April 20, 2017 – Andrea Sears, Public News Service (PA)
Hospitals must tell caregivers about discharge plans and give training for home care. (agilemktg1/Flickr)
HARRISBURG, Pa. – Family caregivers in Pennsylvania now can get critical assistance from hospitals to help loved ones who have medical needs stay at home.
The CARE Act, signed into law a year ago, is now in effect.
According to Estella Hyde, lead volunteer for AARP of Pennsylvania, for the first time, Pennsylvania hospitals are required to give patients an opportunity to designate a caregiver in their medical record.
“The family caregiver is informed if their loved one is to be discharged home or transferred to another facility, and hospitals now must give the family caregiver an explanation and demonstration of the medical tasks they would need to perform at home,” she explains.
Caregivers may be required to perform multiple tasks, from managing medications to administering intravenous fluids and injections.

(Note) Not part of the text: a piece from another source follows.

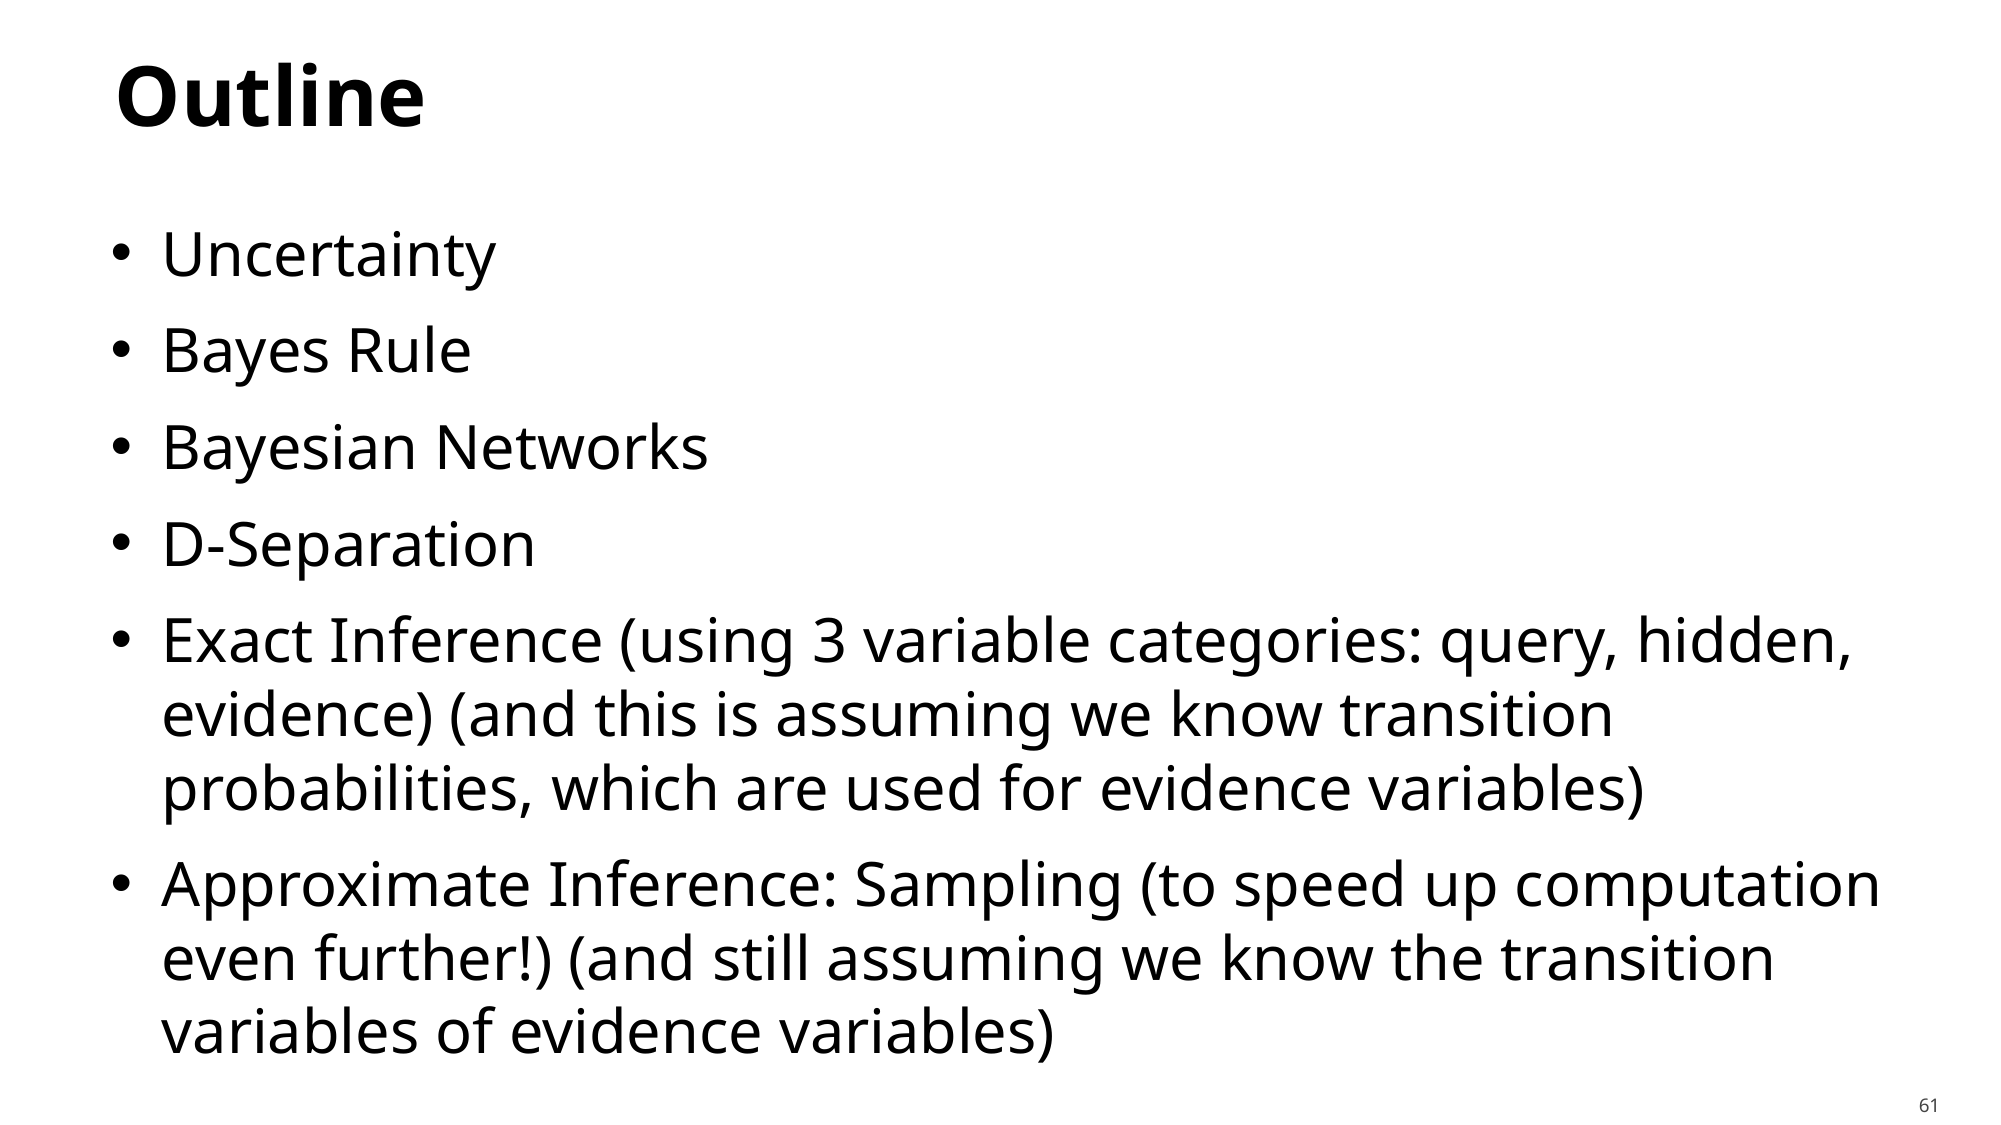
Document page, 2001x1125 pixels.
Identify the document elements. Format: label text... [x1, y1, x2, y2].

list Uncertainty Bayes Rule Bayesian Networks D-Separation Exact Inference (using 3 variable categories: query, hidden, evidence) (and this is assuming we know transition probabilities, which are used for evidence variables) Approximate Inference: Sampling (to speed up computation even further!) (and still assuming we know the transition variables of evidence variables) [99, 200, 1900, 1075]
title Outline [99, 12, 1900, 175]
slide_number 61 [1794, 1080, 1955, 1125]
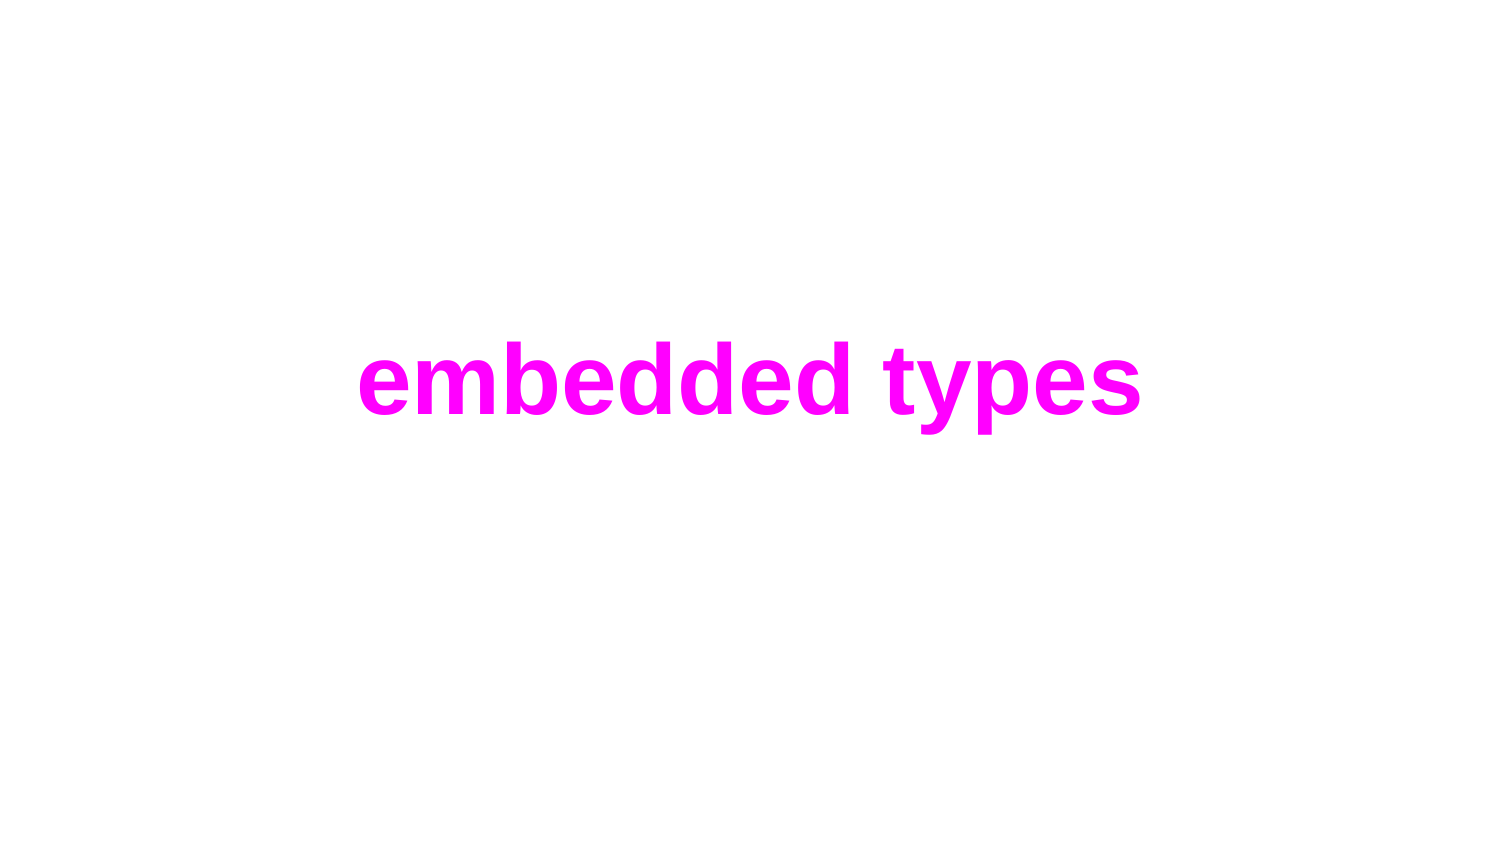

Hyde points to a University of Pittsburgh study that showed that, with the right information and training, caregivers help reduce the risk of re-hospitalization.
“Their research has shown that there was a 25 percent decrease in readmissions among those of the 65-plus receiving Medicare,” she points out.
Hyde notes that families often are scattered across the country, so it’s important for seniors to plan ahead and know that, if they’re hospitalized, there’s someone they can depend on to help out when they return home.
“A cousin, a brother, a sibling or even a friend that I might want to designate, but you have that opportunity to designate a caregiver,” she says.
More than 1.6 million Pennsylvanians care for older parents, spouses or other loved ones, helping them to live independently in their own homes.